**What to work on**.
Please return all lines of the data below containing the string "round".

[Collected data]

################

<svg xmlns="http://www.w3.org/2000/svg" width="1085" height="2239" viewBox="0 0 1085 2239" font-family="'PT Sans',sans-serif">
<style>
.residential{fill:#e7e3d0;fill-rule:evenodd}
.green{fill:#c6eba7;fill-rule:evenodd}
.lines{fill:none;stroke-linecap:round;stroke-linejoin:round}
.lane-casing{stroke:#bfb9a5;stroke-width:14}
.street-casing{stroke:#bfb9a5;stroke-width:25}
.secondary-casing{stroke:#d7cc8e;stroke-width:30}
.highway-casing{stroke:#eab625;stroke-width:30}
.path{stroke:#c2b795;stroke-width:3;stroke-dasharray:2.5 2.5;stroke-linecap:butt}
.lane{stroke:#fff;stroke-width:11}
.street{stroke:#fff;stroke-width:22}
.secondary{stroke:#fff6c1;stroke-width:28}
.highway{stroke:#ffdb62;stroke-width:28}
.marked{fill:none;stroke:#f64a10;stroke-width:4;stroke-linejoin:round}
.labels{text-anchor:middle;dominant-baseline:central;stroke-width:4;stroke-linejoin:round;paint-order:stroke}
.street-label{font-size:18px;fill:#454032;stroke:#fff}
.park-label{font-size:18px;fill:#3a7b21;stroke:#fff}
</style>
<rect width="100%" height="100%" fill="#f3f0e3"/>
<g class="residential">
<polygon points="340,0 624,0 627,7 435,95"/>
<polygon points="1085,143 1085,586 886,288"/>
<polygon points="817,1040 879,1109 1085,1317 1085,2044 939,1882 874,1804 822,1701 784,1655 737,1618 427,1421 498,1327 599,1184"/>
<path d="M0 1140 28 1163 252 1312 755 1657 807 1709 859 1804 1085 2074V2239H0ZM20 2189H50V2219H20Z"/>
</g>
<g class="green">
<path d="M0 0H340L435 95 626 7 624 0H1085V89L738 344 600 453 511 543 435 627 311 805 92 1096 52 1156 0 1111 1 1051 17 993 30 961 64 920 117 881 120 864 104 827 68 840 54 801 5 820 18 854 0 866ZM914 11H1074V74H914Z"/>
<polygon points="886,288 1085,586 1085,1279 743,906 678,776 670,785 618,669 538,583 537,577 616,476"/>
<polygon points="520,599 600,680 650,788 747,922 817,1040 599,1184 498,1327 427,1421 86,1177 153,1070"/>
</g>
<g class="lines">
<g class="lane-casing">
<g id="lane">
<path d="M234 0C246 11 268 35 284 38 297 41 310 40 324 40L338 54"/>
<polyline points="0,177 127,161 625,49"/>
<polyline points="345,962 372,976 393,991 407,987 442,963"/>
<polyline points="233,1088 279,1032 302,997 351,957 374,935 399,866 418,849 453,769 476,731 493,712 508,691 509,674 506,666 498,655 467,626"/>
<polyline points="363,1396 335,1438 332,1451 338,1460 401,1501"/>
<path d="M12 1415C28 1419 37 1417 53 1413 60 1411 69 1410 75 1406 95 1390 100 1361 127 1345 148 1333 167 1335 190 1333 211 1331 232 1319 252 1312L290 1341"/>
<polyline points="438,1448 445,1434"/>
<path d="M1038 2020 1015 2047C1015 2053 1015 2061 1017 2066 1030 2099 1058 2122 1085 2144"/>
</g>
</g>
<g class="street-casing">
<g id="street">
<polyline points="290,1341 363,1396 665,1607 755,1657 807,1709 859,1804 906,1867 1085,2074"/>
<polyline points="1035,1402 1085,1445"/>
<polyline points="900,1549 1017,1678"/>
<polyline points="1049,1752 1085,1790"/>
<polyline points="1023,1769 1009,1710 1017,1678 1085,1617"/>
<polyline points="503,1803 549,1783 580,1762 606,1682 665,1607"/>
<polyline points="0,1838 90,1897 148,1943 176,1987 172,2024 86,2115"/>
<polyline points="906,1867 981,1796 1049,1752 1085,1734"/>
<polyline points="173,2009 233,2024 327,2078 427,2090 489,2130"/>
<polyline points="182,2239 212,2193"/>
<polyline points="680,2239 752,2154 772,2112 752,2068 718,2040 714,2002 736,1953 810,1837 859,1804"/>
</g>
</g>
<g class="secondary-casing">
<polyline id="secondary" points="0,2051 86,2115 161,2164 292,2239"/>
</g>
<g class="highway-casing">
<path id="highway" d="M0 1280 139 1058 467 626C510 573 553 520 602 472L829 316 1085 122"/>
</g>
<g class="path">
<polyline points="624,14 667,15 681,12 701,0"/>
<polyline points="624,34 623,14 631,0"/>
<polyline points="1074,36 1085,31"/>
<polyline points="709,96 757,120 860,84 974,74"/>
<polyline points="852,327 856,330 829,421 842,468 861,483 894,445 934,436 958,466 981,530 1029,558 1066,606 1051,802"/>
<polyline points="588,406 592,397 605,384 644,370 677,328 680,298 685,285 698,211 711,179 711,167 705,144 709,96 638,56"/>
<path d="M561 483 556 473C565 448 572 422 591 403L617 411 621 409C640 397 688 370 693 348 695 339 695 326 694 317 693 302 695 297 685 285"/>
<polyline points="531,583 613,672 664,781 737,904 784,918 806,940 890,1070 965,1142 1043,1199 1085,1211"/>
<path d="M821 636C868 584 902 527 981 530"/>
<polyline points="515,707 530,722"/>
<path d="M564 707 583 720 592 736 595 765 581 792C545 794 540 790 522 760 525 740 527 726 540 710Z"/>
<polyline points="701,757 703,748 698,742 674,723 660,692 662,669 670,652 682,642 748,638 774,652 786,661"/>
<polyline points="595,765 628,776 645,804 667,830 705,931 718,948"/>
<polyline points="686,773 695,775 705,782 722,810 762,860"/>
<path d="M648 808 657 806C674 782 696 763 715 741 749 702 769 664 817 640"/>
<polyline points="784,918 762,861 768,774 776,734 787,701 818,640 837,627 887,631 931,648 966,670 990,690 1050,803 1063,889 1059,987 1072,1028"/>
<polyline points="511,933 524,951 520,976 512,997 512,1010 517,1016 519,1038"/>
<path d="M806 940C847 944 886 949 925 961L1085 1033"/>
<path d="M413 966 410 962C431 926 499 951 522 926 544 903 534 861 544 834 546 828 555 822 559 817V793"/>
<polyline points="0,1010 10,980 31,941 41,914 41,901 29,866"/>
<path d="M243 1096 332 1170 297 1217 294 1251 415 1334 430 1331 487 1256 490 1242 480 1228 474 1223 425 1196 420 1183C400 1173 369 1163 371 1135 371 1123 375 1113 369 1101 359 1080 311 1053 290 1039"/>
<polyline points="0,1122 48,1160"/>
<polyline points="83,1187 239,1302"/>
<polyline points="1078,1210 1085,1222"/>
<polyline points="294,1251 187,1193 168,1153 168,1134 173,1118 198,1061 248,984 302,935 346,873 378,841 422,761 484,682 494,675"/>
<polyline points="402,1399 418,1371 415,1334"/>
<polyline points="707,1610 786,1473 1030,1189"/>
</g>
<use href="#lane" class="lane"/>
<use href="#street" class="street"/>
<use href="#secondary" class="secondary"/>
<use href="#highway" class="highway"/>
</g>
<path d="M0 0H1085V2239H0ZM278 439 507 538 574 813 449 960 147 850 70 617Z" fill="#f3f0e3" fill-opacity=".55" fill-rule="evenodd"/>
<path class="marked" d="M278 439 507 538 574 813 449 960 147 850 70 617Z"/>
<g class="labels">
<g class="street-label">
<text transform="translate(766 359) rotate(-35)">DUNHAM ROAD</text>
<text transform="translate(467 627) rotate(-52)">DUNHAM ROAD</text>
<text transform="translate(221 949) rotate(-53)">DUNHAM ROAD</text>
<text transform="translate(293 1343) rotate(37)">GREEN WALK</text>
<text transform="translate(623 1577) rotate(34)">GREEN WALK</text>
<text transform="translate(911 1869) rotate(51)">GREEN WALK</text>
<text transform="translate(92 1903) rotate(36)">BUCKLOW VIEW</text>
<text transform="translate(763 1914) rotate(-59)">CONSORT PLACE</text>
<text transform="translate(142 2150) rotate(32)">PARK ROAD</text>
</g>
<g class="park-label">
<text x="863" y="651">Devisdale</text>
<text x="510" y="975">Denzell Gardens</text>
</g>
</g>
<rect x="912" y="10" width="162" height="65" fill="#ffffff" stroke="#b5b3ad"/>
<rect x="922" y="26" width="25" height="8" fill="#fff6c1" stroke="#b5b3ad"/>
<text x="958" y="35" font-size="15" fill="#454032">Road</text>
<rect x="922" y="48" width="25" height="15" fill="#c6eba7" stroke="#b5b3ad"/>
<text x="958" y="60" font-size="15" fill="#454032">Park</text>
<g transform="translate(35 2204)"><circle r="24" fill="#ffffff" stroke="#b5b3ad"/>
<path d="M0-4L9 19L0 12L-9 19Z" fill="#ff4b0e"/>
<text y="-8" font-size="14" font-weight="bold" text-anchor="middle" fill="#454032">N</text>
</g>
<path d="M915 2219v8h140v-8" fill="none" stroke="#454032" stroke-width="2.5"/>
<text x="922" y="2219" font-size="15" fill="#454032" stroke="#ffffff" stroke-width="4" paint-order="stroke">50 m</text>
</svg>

################

**Answer to this exercise**.
.lines{fill:none;stroke-linecap:round;stroke-linejoin:round}
.marked{fill:none;stroke:#f64a10;stroke-width:4;stroke-linejoin:round}
.labels{text-anchor:middle;dominant-baseline:central;stroke-width:4;stroke-linejoin:round;paint-order:stroke}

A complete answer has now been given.